話題になる前の富士河口湖町
そもそも富士河口湖町は、日本に来た外国人観光客がこぞって来るというわけでもなく、決まったお祭りの日(河口湖湖上祭)以外はどこへ観光に行ってもパーソナルスペースが十分に確保できるのんびりとしたところでした。それが2013年、富士山およびその周辺スポットがユネスコ世界文化遺産に登録されたことを機に一気に外国からの観光客が増加。外国語対応、ホテルなどの宿泊施設、レンタカー、レンタサイクル店など需要に対して供給が追い付いてきたのはここ数年でやっとといった状況です。
駅前について言及すると、観光客に応えようといくつか食事を提供するスポットが増えましたが、駅前の道路は現在も昔ながらの生活道路のままです。もともとが車社会であり、駅前とはいえ世界遺産登録までは「歩いている人」が珍しいくらいでした。
コロナ禍にいったんその状況に戻り、その後一気に世界から人が過集中する事態が起こり、富士河口湖町だけでなく近隣の富士吉田市、ひいては富士山周り全体が初めてづくしのオンパレードに困惑しながら必死で対応しているのではないかというのが正直な感想です。
まだまだ地元側の受け皿が出来上がるまでの過渡期にあると言っても過言ではなく、今回の「黒幕設置」のように1つずつ試してみて解決・共存策を模索していくほかありません。
この事態は、観光地もSNSも過渡期にあるからこそ
今回の騒動はSNSの力があってこそでした。

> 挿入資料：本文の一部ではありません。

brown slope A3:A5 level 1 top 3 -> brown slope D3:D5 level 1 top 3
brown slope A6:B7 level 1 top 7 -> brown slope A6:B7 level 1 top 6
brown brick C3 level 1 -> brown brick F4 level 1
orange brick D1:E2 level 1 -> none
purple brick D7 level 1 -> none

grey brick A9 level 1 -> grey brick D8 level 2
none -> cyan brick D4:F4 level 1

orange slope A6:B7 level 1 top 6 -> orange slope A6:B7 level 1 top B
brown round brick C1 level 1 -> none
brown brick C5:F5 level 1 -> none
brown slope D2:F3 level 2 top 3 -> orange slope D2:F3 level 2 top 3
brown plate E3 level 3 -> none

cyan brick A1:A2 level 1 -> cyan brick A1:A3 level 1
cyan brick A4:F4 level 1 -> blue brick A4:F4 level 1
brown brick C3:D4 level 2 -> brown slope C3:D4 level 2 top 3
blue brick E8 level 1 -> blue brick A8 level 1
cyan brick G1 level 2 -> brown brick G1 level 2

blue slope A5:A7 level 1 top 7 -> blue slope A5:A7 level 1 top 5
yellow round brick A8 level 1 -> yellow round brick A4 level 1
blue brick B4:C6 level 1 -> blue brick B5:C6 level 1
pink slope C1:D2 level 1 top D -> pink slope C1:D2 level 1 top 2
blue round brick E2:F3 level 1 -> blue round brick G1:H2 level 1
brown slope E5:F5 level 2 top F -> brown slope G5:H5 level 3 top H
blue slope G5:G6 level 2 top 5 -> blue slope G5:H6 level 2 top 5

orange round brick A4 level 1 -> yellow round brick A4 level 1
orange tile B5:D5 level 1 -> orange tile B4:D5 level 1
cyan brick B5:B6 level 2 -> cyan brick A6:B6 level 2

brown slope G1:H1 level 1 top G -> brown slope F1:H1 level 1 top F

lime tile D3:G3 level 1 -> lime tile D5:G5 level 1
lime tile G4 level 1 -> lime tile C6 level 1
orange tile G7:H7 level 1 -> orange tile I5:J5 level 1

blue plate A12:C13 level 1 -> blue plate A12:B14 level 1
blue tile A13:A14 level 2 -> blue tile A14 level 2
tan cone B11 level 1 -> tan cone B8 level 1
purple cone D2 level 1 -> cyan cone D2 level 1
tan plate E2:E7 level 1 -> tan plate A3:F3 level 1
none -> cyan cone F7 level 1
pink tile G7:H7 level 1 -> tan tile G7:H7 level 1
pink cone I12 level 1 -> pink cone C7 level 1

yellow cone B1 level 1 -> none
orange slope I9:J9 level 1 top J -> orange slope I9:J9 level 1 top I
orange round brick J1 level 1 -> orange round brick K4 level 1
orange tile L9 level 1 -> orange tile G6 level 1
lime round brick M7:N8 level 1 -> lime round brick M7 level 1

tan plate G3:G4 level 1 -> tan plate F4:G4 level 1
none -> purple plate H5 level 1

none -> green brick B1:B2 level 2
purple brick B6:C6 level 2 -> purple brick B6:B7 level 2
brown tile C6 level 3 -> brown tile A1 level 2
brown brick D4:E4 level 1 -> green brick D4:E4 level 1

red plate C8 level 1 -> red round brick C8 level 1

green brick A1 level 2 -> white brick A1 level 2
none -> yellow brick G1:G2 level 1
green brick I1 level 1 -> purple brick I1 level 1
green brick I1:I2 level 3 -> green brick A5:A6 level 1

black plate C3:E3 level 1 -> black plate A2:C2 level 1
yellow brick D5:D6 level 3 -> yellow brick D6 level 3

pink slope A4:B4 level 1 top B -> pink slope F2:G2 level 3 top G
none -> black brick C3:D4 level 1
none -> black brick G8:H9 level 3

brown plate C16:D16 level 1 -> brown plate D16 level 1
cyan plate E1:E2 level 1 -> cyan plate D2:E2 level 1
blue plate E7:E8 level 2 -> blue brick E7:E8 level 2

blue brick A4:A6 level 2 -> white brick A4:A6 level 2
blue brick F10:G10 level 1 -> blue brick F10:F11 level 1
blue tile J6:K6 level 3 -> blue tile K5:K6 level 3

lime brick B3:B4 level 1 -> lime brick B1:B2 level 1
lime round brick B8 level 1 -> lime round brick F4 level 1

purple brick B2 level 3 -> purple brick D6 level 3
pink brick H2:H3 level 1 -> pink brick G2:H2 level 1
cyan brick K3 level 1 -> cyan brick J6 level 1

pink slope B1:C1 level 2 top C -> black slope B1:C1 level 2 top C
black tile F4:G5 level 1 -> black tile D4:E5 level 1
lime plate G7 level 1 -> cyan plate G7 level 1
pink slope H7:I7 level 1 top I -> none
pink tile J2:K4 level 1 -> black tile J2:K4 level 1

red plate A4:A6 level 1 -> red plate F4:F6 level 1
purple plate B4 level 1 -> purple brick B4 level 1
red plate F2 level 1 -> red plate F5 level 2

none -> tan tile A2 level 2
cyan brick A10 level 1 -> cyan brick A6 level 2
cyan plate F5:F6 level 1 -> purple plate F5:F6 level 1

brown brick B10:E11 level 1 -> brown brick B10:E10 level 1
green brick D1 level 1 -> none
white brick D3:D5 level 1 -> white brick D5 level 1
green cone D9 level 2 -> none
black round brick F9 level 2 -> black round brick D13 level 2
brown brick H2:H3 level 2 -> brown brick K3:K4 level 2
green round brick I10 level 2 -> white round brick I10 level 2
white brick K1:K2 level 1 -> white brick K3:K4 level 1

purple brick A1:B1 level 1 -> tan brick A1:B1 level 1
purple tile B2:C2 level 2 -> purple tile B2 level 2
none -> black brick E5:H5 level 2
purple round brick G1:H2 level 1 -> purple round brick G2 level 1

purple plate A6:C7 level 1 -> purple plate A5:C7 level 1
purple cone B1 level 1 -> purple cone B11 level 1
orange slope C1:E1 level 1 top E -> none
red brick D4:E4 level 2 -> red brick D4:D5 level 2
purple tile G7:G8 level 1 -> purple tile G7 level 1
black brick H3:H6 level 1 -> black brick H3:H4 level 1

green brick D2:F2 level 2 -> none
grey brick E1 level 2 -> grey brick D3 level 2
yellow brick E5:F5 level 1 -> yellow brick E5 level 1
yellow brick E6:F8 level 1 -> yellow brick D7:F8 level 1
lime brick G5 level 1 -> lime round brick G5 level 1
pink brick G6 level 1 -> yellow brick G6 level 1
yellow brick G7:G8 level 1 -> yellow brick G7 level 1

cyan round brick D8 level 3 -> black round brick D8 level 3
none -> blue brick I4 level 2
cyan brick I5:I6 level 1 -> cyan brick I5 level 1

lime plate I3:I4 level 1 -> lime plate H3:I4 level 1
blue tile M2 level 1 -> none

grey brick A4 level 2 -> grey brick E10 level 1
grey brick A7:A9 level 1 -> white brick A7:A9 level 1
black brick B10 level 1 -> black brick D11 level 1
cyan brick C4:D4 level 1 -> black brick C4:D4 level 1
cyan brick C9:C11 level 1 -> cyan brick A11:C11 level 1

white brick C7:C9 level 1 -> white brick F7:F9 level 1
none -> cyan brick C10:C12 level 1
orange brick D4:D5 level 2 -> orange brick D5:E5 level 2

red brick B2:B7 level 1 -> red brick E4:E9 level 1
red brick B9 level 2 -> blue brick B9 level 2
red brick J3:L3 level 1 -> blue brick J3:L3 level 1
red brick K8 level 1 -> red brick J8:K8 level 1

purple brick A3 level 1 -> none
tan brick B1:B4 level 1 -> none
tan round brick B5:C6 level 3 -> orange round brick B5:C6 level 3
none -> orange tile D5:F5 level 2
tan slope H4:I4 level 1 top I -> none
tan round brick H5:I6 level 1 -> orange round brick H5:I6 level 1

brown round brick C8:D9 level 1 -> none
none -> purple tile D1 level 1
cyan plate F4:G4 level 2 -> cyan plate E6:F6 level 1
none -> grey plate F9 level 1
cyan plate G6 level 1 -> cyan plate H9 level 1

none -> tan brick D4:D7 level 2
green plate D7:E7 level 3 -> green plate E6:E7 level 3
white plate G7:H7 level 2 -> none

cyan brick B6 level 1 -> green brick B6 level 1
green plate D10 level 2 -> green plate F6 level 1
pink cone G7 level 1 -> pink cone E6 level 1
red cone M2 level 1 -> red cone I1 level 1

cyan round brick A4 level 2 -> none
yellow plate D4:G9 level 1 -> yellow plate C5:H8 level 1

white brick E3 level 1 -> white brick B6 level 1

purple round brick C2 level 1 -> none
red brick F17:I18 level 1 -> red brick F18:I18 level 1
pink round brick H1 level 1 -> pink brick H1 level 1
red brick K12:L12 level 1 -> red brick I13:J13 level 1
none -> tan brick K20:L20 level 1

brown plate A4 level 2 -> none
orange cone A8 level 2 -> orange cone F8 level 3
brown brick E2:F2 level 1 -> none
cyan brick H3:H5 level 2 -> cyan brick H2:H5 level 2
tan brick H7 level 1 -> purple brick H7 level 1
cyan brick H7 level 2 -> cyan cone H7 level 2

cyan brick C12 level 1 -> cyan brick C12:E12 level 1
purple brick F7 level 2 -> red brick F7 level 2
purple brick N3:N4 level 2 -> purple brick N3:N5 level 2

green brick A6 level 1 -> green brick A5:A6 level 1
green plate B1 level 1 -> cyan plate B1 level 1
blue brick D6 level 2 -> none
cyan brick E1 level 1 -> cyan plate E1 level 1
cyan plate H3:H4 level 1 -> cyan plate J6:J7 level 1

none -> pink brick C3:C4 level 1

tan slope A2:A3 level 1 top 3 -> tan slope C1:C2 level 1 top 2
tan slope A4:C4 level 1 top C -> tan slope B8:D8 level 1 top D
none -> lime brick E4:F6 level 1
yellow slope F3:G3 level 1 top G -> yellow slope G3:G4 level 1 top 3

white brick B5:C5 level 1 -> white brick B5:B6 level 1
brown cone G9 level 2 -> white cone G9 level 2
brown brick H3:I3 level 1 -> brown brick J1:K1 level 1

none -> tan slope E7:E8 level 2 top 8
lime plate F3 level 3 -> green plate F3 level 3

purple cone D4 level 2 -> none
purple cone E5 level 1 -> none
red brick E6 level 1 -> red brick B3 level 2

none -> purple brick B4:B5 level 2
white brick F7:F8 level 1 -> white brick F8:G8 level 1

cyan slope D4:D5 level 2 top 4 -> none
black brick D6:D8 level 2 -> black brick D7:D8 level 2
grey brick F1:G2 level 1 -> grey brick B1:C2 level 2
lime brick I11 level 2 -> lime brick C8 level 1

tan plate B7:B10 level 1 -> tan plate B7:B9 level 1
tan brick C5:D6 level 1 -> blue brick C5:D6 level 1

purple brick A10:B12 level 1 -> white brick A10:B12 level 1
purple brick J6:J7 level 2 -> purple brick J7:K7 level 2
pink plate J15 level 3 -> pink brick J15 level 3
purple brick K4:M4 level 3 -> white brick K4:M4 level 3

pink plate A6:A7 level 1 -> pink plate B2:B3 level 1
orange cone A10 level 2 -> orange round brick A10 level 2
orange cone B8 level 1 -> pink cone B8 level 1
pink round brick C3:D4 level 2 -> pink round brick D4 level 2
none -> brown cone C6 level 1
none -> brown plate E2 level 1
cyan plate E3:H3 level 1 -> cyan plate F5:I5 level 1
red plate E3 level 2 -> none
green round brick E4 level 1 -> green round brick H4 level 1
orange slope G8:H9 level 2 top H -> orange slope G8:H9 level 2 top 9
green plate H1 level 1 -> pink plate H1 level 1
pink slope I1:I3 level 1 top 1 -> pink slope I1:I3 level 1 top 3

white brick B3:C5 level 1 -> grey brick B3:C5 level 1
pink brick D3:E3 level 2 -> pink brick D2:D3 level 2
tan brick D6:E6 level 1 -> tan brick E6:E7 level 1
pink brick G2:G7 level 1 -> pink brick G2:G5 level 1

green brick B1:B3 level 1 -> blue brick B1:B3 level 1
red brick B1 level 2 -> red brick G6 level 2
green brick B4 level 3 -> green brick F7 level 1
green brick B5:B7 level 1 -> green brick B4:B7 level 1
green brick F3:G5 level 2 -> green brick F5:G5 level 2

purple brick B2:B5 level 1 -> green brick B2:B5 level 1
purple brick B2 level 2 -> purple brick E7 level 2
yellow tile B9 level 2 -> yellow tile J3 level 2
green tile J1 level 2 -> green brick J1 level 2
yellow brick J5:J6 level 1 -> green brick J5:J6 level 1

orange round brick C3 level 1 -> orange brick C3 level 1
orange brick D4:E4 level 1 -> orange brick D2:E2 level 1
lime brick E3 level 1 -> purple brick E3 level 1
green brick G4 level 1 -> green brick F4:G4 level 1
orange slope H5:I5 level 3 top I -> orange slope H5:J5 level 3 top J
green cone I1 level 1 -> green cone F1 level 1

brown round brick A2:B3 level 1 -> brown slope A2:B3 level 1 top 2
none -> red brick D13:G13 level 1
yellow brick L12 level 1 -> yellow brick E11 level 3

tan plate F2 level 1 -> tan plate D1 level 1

世界のSNS利用者数は、2022年の45億9000万人から2028年には60億3000万人に増加する(総務省「令和5年 情報通信に関する現状報告の概要」)と予測されており、2023年10~12月期の国土交通省観光庁の調査では、訪日外国人が出発前に役立った旅行情報源として1位「動画サイト」(37.5%)、2位「SNS」(35.0%)、3位 「個人のブログ」(27.2%)との結果が出ています。
つまり、今後も受け入れ体制が整わないうちにSNSにより突如観光スポットとなってしまう「富士山×ローソン」のような問題は各地で起こり得るでしょう。
しかしながら、観光地側が過渡期であるようにSNSも過渡期にあります。最近でも大手プラットフォームのサブスク化やアプリ内課金などSNSを取り巻く状況は目まぐるしく変わってきています。
実際、今までリテラシーが個人に委ねられたメディアだったものが2024年2月からは、EU(欧州連合)がデジタルサービス法(DSA)を適用し、巨大プラットフォーマーに対して仕組みの整備などを求めることとなりました。これによりプラットフォーム側の対策も徐々に進むのでは、と希望が持たれます。
今のところ著作権侵害やフェイクニュースが大きく問題になっていますが、「映え」のために私有地に立ち入って撮影したものが「有害コンテンツ認定」となる未来もそう遠くはないのではないでしょうか。